A great many nursery ailments begin with what might be called a feverish attack. In the winter these attacks are by no means uncommon even in the best-regulated nursery.

They may be due to a great many causes, and may easily be dealt with by simple measures. On the other hand, they may be the beginning of one of the infectious fevers.

When the child is feverish, that is, when he shivers and then seems to be flushed, with the skin hot and dry, he should be put to bed. Every mother ought to know how to take the temperature, and such nursing details will be considered fully in the Home Nursing Section.

If the child's temperature is above normal, which is 984 degrees Fahrenheit, he ought to be kept in bed and given light diet and a dose of fluid magnesia. These simple measures will often suffice if the feverishness is due to some error in diet or slight chill and fatigue. Even when the cause is more serious, the mother can feel that she has taken due precautions which will affect for the better any illness that may develop. During a feverish attack the child is very restless, and tosses about in discomfort. In such cases, rapid sponging of the body with equal parts of whisky and tepid water is an excellent measure for bringing down the temperature.

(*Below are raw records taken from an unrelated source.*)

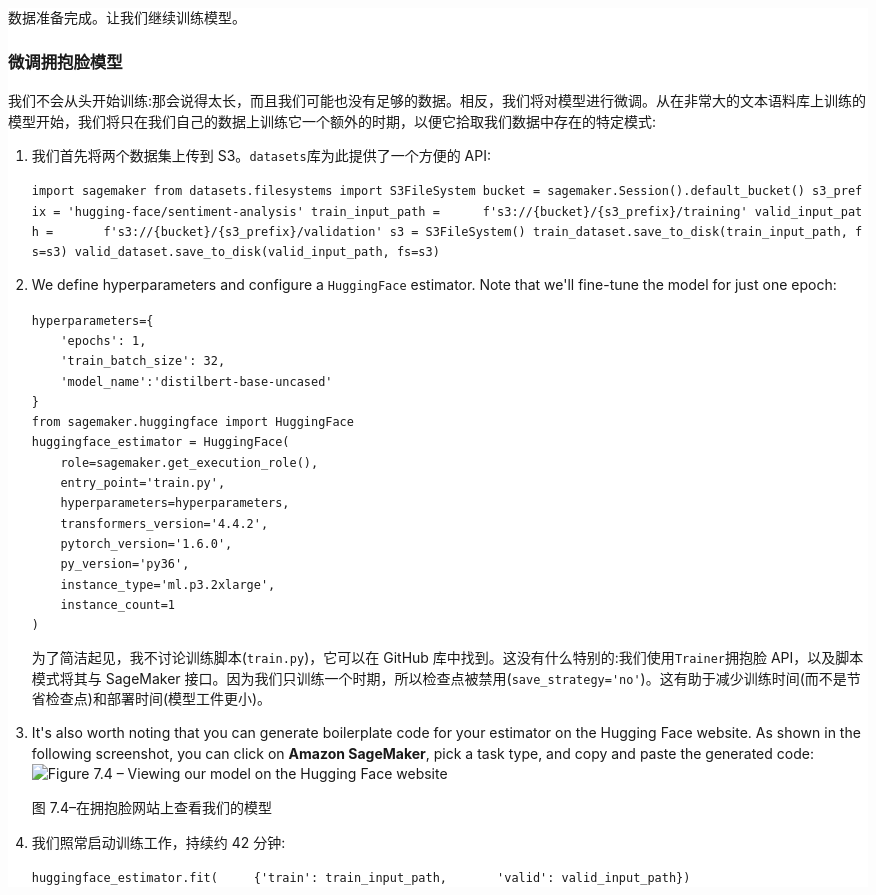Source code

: 数据准备完成。让我们继续训练模型。

### 微调拥抱脸模型

我们不会从头开始训练:那会说得太长，而且我们可能也没有足够的数据。相反，我们将对模型进行微调。从在非常大的文本语料库上训练的模型开始，我们将只在我们自己的数据上训练它一个额外的时期，以便它拾取我们数据中存在的特定模式:

1.  我们首先将两个数据集上传到 S3。`datasets`库为此提供了一个方便的 API:

    ```
    import sagemaker from datasets.filesystems import S3FileSystem bucket = sagemaker.Session().default_bucket() s3_prefix = 'hugging-face/sentiment-analysis' train_input_path =      f's3://{bucket}/{s3_prefix}/training' valid_input_path =       f's3://{bucket}/{s3_prefix}/validation' s3 = S3FileSystem() train_dataset.save_to_disk(train_input_path, fs=s3) valid_dataset.save_to_disk(valid_input_path, fs=s3)
    ```

2.  We define hyperparameters and configure a `HuggingFace` estimator. Note that we'll fine-tune the model for just one epoch:

    ```
    hyperparameters={
        'epochs': 1,
        'train_batch_size': 32,
        'model_name':'distilbert-base-uncased'
    }
    from sagemaker.huggingface import HuggingFace
    huggingface_estimator = HuggingFace(
        role=sagemaker.get_execution_role(),
        entry_point='train.py',
        hyperparameters=hyperparameters,
        transformers_version='4.4.2',
        pytorch_version='1.6.0',
        py_version='py36',
        instance_type='ml.p3.2xlarge',
        instance_count=1
    )
    ```

    为了简洁起见，我不讨论训练脚本(`train.py`)，它可以在 GitHub 库中找到。这没有什么特别的:我们使用`Trainer`拥抱脸 API，以及脚本模式将其与 SageMaker 接口。因为我们只训练一个时期，所以检查点被禁用(`save_strategy='no'`)。这有助于减少训练时间(而不是节省检查点)和部署时间(模型工件更小)。

3.  It's also worth noting that you can generate boilerplate code for your estimator on the Hugging Face website. As shown in the following screenshot, you can click on **Amazon SageMaker**, pick a task type, and copy and paste the generated code:![Figure 7.4 – Viewing our model on the Hugging Face website
    ](img/B17705_07_4.jpg)

    图 7.4–在拥抱脸网站上查看我们的模型

4.  我们照常启动训练工作，持续约 42 分钟:

    ```
    huggingface_estimator.fit(     {'train': train_input_path,       'valid': valid_input_path})
    ```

Care must be taken not to expose the child unnecessarily to the air by sponging and drying one part at a time. If he complains of thirst, sips of cold water may be given, but he should not be allowed to drink a large quantity of cold water. Gruel and hot milk are quite sufficient in the way of food, and he may have a cupful of this every two hours. If a child's temperature keeps up for more than a few hours, a doctor should be summoned, as all illnesses are best attended to at the beginning.